» **Problem requirements**:
Copy out the entries below exactly as they stand, but only from the line containing "1. Importera index.js" through the line containing "## Project: Can".

___ Data for analysis

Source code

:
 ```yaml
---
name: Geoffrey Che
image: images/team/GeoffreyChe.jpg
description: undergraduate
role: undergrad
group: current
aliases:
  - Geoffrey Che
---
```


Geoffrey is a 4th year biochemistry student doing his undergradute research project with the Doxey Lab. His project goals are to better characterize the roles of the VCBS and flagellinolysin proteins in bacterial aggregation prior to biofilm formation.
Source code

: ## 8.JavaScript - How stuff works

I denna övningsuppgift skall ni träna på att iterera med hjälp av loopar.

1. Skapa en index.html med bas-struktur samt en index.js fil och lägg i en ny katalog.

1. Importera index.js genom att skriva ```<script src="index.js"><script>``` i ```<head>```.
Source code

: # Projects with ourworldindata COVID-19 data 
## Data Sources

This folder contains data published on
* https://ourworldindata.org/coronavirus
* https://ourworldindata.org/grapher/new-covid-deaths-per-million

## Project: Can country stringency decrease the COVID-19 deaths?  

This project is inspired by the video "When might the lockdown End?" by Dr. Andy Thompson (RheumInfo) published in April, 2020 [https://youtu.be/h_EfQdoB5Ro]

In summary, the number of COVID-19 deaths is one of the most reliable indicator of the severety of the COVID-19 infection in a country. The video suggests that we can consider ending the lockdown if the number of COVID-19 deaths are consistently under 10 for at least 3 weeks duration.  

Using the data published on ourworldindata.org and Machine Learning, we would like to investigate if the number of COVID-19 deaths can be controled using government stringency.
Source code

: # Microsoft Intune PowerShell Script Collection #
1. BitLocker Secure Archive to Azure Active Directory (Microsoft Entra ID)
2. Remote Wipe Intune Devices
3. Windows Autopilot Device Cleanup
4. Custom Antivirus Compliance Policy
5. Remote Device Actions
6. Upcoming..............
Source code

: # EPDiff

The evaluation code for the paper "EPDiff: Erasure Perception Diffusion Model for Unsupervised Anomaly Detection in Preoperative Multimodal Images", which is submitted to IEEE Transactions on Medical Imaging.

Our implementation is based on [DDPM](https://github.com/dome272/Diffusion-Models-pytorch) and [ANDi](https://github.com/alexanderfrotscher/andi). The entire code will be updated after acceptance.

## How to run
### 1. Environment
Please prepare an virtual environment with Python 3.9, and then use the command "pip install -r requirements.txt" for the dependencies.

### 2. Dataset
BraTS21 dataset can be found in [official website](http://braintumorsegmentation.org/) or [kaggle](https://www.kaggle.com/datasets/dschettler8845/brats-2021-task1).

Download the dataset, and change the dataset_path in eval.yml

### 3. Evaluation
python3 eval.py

______

» **Solution for this exercise**:
1. Importera index.js genom att skriva ```<script src="index.js"><script>``` i ```<head>```.
Source code

: # Projects with ourworldindata COVID-19 data 
## Data Sources

This folder contains data published on
* https://ourworldindata.org/coronavirus
* https://ourworldindata.org/grapher/new-covid-deaths-per-million

## Project: Can country stringency decrease the COVID-19 deaths?  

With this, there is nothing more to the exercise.